Let's assume that a given knot or link has a type A with probability p (p is equal 100 if the deterministic method is used; when probabilistic links are detected, p corresponds to the most probable link type, called the leader). For each 10 representative configurations, the type of entanglement, denoted by A1, A2, ..., A10, is assigned to the first, second, ... and the tenth frame, with given probability p1, p2, .... p10, respectively. The type of entanglement and its probability before relaxation are denoted by A and p0, respectively. A1=A2 means that the type of entanglement is the same and |p1-p2|<=20. In the link matrix elements are colored based on the following rules:
- if A=A1=A2.....A10 = UNLINK - white color, this means that relaxation has not introduced changes and structure(s) are unlinked (and each component is unknotted)

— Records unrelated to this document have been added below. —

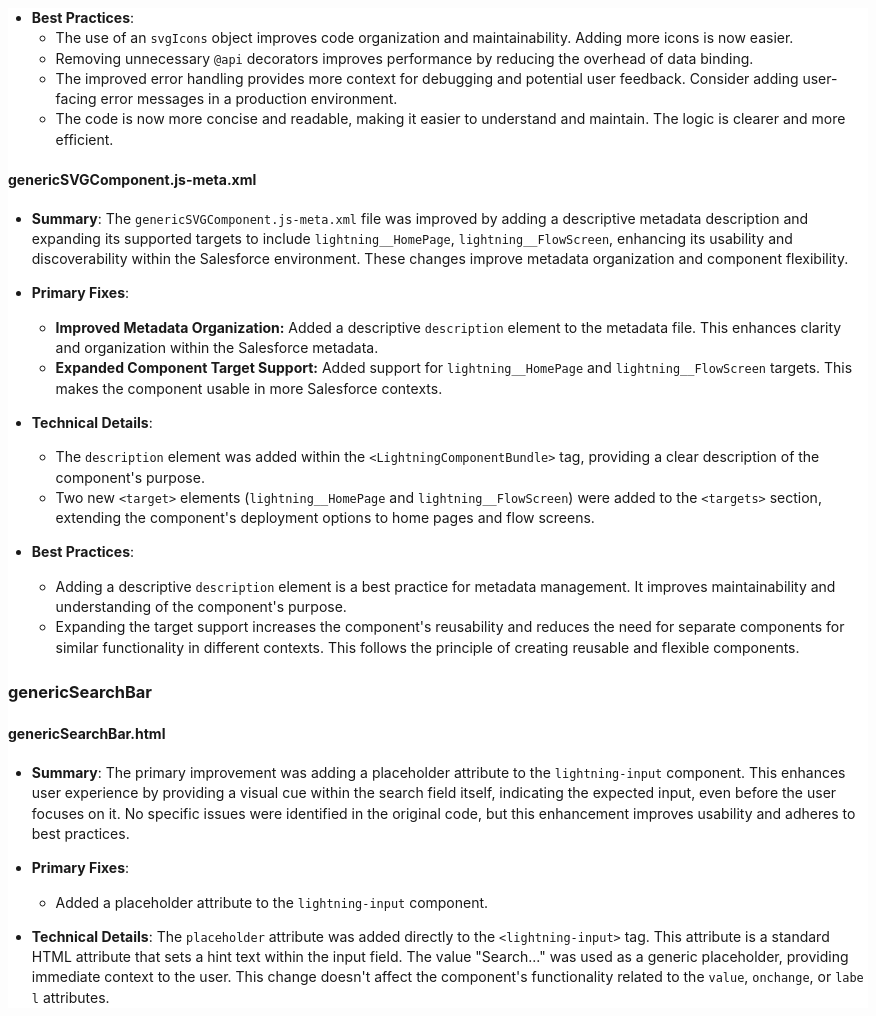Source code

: 
- **Best Practices**:
    - The use of an `svgIcons` object improves code organization and maintainability.  Adding more icons is now easier.
    - Removing unnecessary `@api` decorators improves performance by reducing the overhead of data binding.
    - The improved error handling provides more context for debugging and potential user feedback.  Consider adding user-facing error messages in a production environment.
    - The code is now more concise and readable, making it easier to understand and maintain.  The logic is clearer and more efficient.


#### genericSVGComponent.js-meta.xml

- **Summary**: The `genericSVGComponent.js-meta.xml` file was improved by adding a descriptive metadata description and expanding its supported targets to include `lightning__HomePage`, `lightning__FlowScreen`, enhancing its usability and discoverability within the Salesforce environment.  These changes improve metadata organization and component flexibility.

- **Primary Fixes**:
    * **Improved Metadata Organization:** Added a descriptive `description` element to the metadata file. This enhances clarity and organization within the Salesforce metadata.
    * **Expanded Component Target Support:** Added support for `lightning__HomePage` and `lightning__FlowScreen` targets. This makes the component usable in more Salesforce contexts.

- **Technical Details**:
    * The `description` element was added within the `<LightningComponentBundle>` tag, providing a clear description of the component's purpose.
    * Two new `<target>` elements (`lightning__HomePage` and `lightning__FlowScreen`) were added to the `<targets>` section, extending the component's deployment options to home pages and flow screens.

- **Best Practices**:
    * Adding a descriptive `description` element is a best practice for metadata management.  It improves maintainability and understanding of the component's purpose.
    * Expanding the target support increases the component's reusability and reduces the need for separate components for similar functionality in different contexts.  This follows the principle of creating reusable and flexible components.


### genericSearchBar

#### genericSearchBar.html

- **Summary**: The primary improvement was adding a placeholder attribute to the `lightning-input` component. This enhances user experience by providing a visual cue within the search field itself, indicating the expected input, even before the user focuses on it.  No specific issues were identified in the original code, but this enhancement improves usability and adheres to best practices.

- **Primary Fixes**:
    * Added a placeholder attribute to the `lightning-input` component.

- **Technical Details**: The `placeholder` attribute was added directly to the `<lightning-input>` tag.  This attribute is a standard HTML attribute that sets a hint text within the input field. The value "Search..." was used as a generic placeholder, providing immediate context to the user.  This change doesn't affect the component's functionality related to the `value`, `onchange`, or `label` attributes.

- if A=A1=A1....A10 != UNLINK - blue color, this means that relaxation has not introduced changes and structure(s) are linked
- if A!=UNLINK, A1=A2....A10=UNLINK - orange color, this means that the structure(s) untied
- if A!=A1 or A!=A2 or ... , A!=A10 - red color, this means that entanglement has changed during equilibration at least once into a different type than UNLINK
In the case of GLN matrices (whGLN and max|GLN|), let’s assume that a given whGLN has value g. For each 10 representative configurations, the value of whGLN, denoted by g1, g2, ..., g10, is assigned respectively to the first, second, ... and the last frame. The magnitude of entanglement before relaxation is denoted by g. The case when g1!=g2 means that the type of entanglement has change when |g1-g2|>0.1. In the link matrix elements are coloured based on the following rules:
- if g1 and g2 and ..... , g10 have not changed with respect to g, and |g|, |g1|, |g2|, ...|g10|<0.6 — white colour; this means that relaxation has not introduced changes and structure(s) are probability unlinked
- if g1 and g2 and .... , g10 have not changed with respect to g, and |g0|, |g1|, |g2|, ...|g10|>=0.6 — blue colour, this means that relaxation has not introduced changes and structure(s) are probably linked
- if g1 and g2 and .... , g10 have changed with respect to g and |g0|>0.6 but |g1|, |g2|, ...|g10|<0.6 — orange color, this means that the structure(s) probably unlinked
- if g1 or g2 or .... , g10 have changed and |g0|>=0.6 but |g1| or |g2| or |g10|<0.6 — red color, this means that entanglement has changed during equilibration to a different type

[1] Hess, B., Kutzner, C., Van Der Spoel, D., & Lindahl, E. (2008). GROMACS 4: algorithms for highly efficient, load-balanced, and scalable molecular simulation. Journal of chemical theory and computation, 4(3), 435-447.
[2] Stevens, T.J.; Lando, D.; Basu, S.; Atkinson, L.P.; Cao, Y.; Lee, S.F.; Leeb, M.; Wohlfahrt, K.J.; Boucher, W.; O'Shaughnessy-Kirwan, A.; et al. 3D structures of individual mammalian genomes studied by single-cell Hi-C. Nature 2017, 544, 59—64.
[3] Siebert, J. T., Kivel, A. N., Atkinson, L. P., Stevens, T. J., Laue, E. D., & Virnau, P. (2017). Are There Knots in Chromosomes?. Polymers, 9(8), 317.